Kinderporno-Ermittlungen Edathy weitet Beschwerde gegen Staatsanwälte aus

SPD-Politiker Edathy (Archivbild): "Missachtung der Unschuldsvermutung"
Foto: Hannibal Hanschke/ dpaHamburg - Sebastian Edathy hat seine Dienstaufsichtsbeschwerde gegen den Leiter der Staatsanwaltschaft Hannover ausgeweitet. Sein Anwalt Christian Noll erklärte: "Die Ermittlungsbehörden haben bei ihrem Umgang mit Sebastian Edathy jedes Maß verloren. Zu der Missachtung der Unschuldsvermutung und der Benennung von Details aus seiner Privatsphäre kommt nunmehr die Verletzung von Dienstgeheimnissen hinzu."
Konkret geht es um einen Bericht der "Frankfurter Allgemeinen Sonntagszeitung" (FAS). Das Blatt hatte am Sonntag über konkrete Foto- und Videobestellungen Edathys berichtet und sich dabei auf einen Vermerk des Bundeskriminalamts (BKA) bezogen. Die "FAS" zitierte wörtlich aus dem Vermerk und nannte auch Titel der Bestellungen.
Anwalt Noll erhob schwere Vorwürfe: "Herr Edathy muss davon ausgehen, dass die Ermittlungsbehörden die vollständige Ermittlungsakte der 'Frankfurter Allgemeinen Sonntagszeitung' zugänglich gemacht haben. Hierbei handelt es sich um eine Straftat."

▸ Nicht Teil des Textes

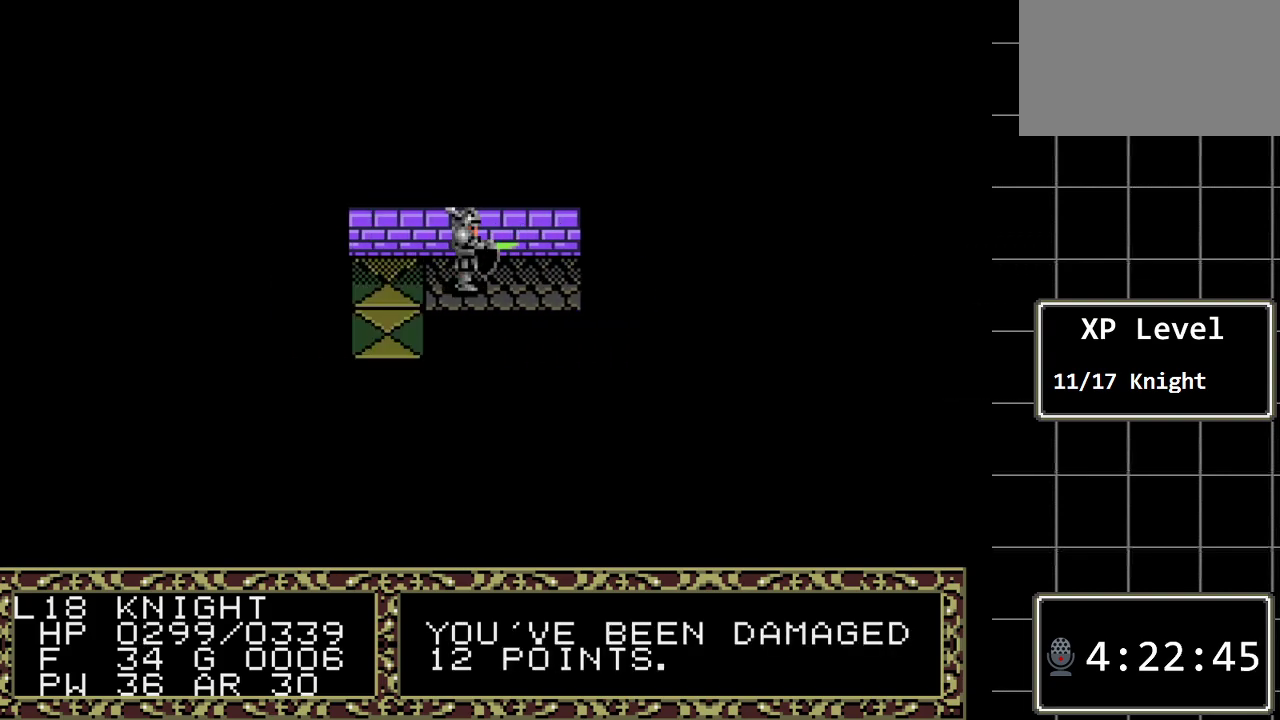
{"buttons": ["DPAD_RIGHT"], "events": []}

Edathy habe erneut Niedersachsens Justizministerin Antje Niewisch-Lennartz (Grüne) ersucht, der Staatsanwaltschaft Hannover sowie der vorgesetzten Generalstaatsanwaltschaft Celle die Zuständigkeit für das Verfahren zu entreißen. Bereits am vergangenen Montag hatte Noll eine Dienstaufsichtsbeschwerde gegen den Hannoveraner Staatsanwalt Jörg Fröhlich eingelegt.
Edathy veröffentlicht SMS-Wechsel
Edathy hatte am Sonntag angekündigt, sich an diesem Montag äußern zu wollen. "Morgen Pressemitteilung. Es werden seit Wochen Regeln von Recht und Anstand massiv verletzt", heißt es in einem Facebook-Eintrag des SPD-Politikers. Edathy soll im Ausland untergetaucht sein. Dem SPIEGEL sagte der Politiker, er habe telefonische Morddrohungen erhalten. Er könne daher weder in seine Heimat Niedersachsen noch nach Berlin zurückkommen.
In der Nacht zum Montag stellte er dann einen Screenshot eines SMS-Wechsels auf seine Facebook-Seite, der die Kommunikation zwischen ihm und der Chefredaktion der "Bild"-Zeitung zeigen soll. Dazu schrieb er: "Chefredaktion 'Bild' at its best...".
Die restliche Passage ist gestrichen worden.